The limitation mentioned in the question occurred in a Keras context.
I've read numerous posts regarding how to have variable length sequences in batches (and I understand the replies to these posts), however the only post I've found regarding why is here on Data Science, with the answer being "Within a single batch, you must have the same number of timesteps since it must be a tensor (this is typically where you see 0-padding)."
However, this seems to be an unnecessary restriction (I am not very familiar with Keras/TensorFlow, so my question from a perspective not specific to any API).
Within training batches, why can the data entries (I brought up the example of sentences) not have variable lengths (in my example, that would be number of words)? Since variable length sequences are an application of RNNs, this question boils down to Why can there not be a variable amount of time steps in an RNN during training, given a batch?

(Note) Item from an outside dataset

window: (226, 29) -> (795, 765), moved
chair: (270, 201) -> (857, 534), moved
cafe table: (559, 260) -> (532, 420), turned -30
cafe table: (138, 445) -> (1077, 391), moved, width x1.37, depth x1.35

Here are the following reasons that made me question the lack of variable length sequences in batches:
1) Data entries, regardless of how big of a batch they are part of, have gradients of the RNN's parameters associated with the entries. Batch size only affects when you actually change the parameters of a network based on said computed gradients (the average is taken and then applied based on other hyper parameters). Variable-length sequences will have variable amount of time steps, however the gradient associated with each entry already averages the influence of a network's parameter per timestep of itself (and an average is possible given any number of time steps), hence regardless of the number of time steps the gradient can successfully be computed per entry, and thus, for the entire batch (by taking average gradient of all entries).
2): Parallelism of matrix multiplication is still possible as normal given a batch with variable-length sequences because matrix multiplication is parallelized for each entry in the batch which would be one sequence, hence a fixed length.